Data quality is consistently the most underestimated yet critical aspect of hybrid AI implementations. Whether you're leveraging Agentic AI, Generative AI, LLMs, or traditional AI/ML approaches, the effectiveness of your solution hinges entirely on the quality of its training data. Simply put, garbage in equals garbage out. For a seamless implementation and to achieve the ROI executives and business leaders expect, robust data governance is essential. This involves ensuring your data foundation is well-structured, meticulously maintained, and comprehensive. Additionally, it's vital to recognize that high-quality data isn't limited to structured databases. Unstructured data, documents, and other diverse sources must also meet stringent quality standards to maximize AI performance.
I think one challenge that gets underestimated is the disruption of workflows.
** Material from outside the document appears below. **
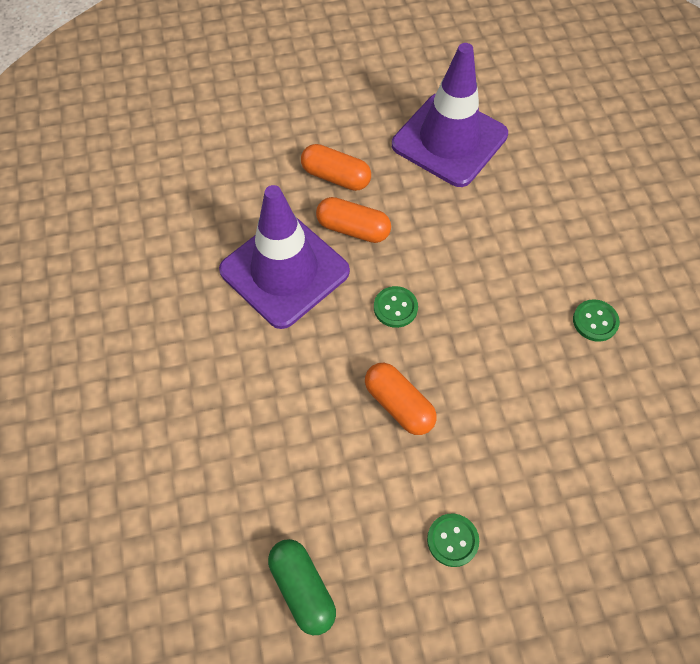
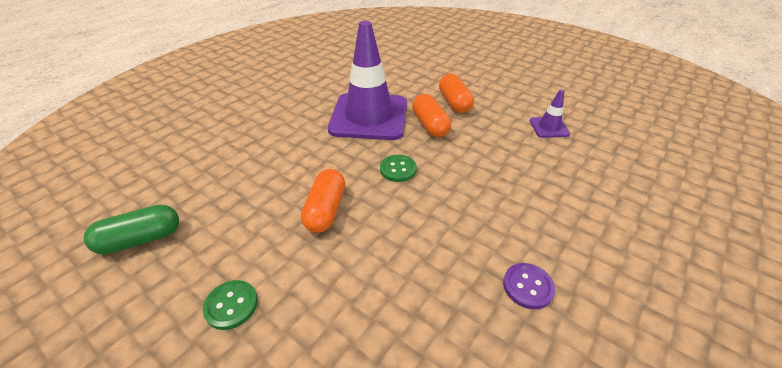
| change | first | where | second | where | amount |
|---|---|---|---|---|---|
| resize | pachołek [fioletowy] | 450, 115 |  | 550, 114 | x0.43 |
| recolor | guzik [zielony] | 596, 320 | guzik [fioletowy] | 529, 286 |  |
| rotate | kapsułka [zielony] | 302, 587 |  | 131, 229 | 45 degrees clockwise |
The goal with AI of any kind is pretty much always to make things more efficient. The problem is that businesses often just assume that AI will always make things more efficient, so they don't even stop to think how workflows are going to be disrupted before moving forward. Hybrid AI implementation can cause all sorts of bottlenecks and issues with workflows that end up being not very simple or quick to fix.
The biggest underestimated challenge is **memory bottlenecks masquerading as AI performance issues**. After 15 years developing software-defined memory solutions, I see teams constantly blame their models when the real culprit is hardware limitations forcing them to artificially constrain their datasets. We saw this exact scenario with Swift's new AI platform for transaction analysis. Their team initially thought their anomaly detection models weren't sophisticated enough to handle real-time processing of 42 million daily transactions worth $5 trillion. The actual problem? They were subdividing their datasets to fit into server memory constraints, which killed the AI's ability to spot complex patterns across the full transaction flow. Once we implemented Kove:SDM™ to pool memory across their infrastructure, the same models suddenly delivered 60x faster training times. What looked like an AI architecture problem was actually a memory provisioning problem. Their algorithms were fine—they just needed access to complete datasets instead of artificially chopped-up fragments. The friction happens because hybrid AI implementations typically get planned by data scientists who assume infinite memory, then handed off to IT teams who know the hardware reality. By the time memory limitations surface, you're already deep into model development with completely wrong assumptions about what's computationally possible.